Joe Miller (Bellum et Mores) notes the preceding post ("The Harm Principle") and observes that my variation on John Stuart Mill's famous dictum "doesn't sound much like the Mill that I know and love." It is not the Mill whom Joe knows and loves -- and it is (as Joe suspects) an oblique (and dashed-off) reply to Joe's discussion of my post on gay marriage. To fully appreciate my view of the harm principle, it is necessary to read my multi-part series, "The Meaning of Liberty," especially the installments "Liberty as a Social Compact" and "Social Norms and Liberty," and then to delve my favorite posts, especially those under the headings of Libertarianism and Other Political Philosophies and Self-Ownership. I await Joe's explication of the harm principle, which he promises to deliver in a post later this week at Catallarchy.
My objection to the Millian version of the harm principle isn't to Mill's words but to the superficial and self-serving interpretation of those words by most adherents of "liberalism" (i.e., pseudo-anarchist libertarians and pseudo-liberal statists whose embrace of "liberty" is limited to such politically correct causes as pot-smoking, abortion-inducing, and gay-loving). The fact is that we live in a society in which government wields great power and influence over our lives. When government actively promotes such fundamentally anti-social practices as abortion and gay marriage -- practices that mock respect for life and family -- it does far more than license those who wish to engage in such practices.
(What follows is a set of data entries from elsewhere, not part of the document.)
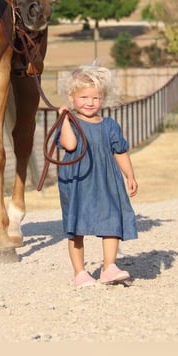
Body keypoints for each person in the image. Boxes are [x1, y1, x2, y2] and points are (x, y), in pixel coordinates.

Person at [55, 65, 139, 287]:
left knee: (112, 220)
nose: (90, 103)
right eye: (83, 97)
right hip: (77, 181)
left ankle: (109, 267)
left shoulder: (109, 125)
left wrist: (129, 175)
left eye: (96, 98)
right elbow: (70, 144)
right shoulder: (69, 123)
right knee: (77, 227)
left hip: (105, 180)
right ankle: (79, 273)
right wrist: (63, 118)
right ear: (71, 97)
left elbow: (119, 151)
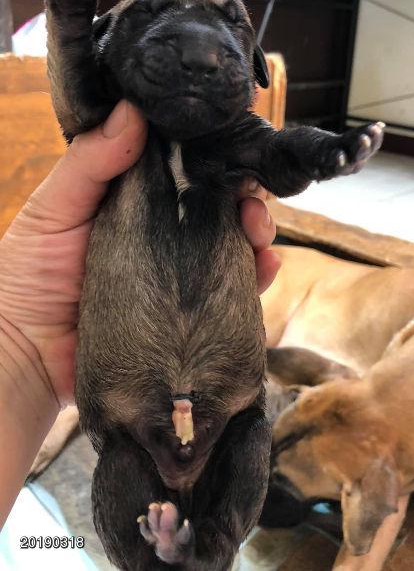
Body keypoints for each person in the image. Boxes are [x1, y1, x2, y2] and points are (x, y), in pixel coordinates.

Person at [0, 101, 280, 527]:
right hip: (137, 386)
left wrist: (17, 343)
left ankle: (199, 543)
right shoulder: (124, 124)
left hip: (190, 386)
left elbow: (283, 165)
It actively encourages those practices.
I do not find it a coincidence that loud, loutish, crude, inconsiderate, rude, and downright foul behaviors seem to have become the norm since the the end of World War II. Such behaviors have risen in parallel with the retreat of most authority figures in the face of organized violence by "protestors" and looters; with the rise of political correctness; with the perpetuation (in deed if not word) of the New Deal and its successor, the Great Society; with the erosion of swift and sure justice in favor of "rehabilitation" and "respect for life" (but not for potential victims of crime); and with the legal enshrinement of infanticide and buggery as acceptable (and even desirable) practices.
Given that government isn't going away, we can either use its power and influence to destroy society or to reinforce the mores that are essential to civil society. There appears to be no middle ground on which to stand. Those who advocate the "almost anything goes" interpretation of Mill's harm principle know not what they do. But what they do (and have done) is make possible the erosion (and possible destruction) of civil society. They shall reap what they sow, but so shall we all. And there's the pity.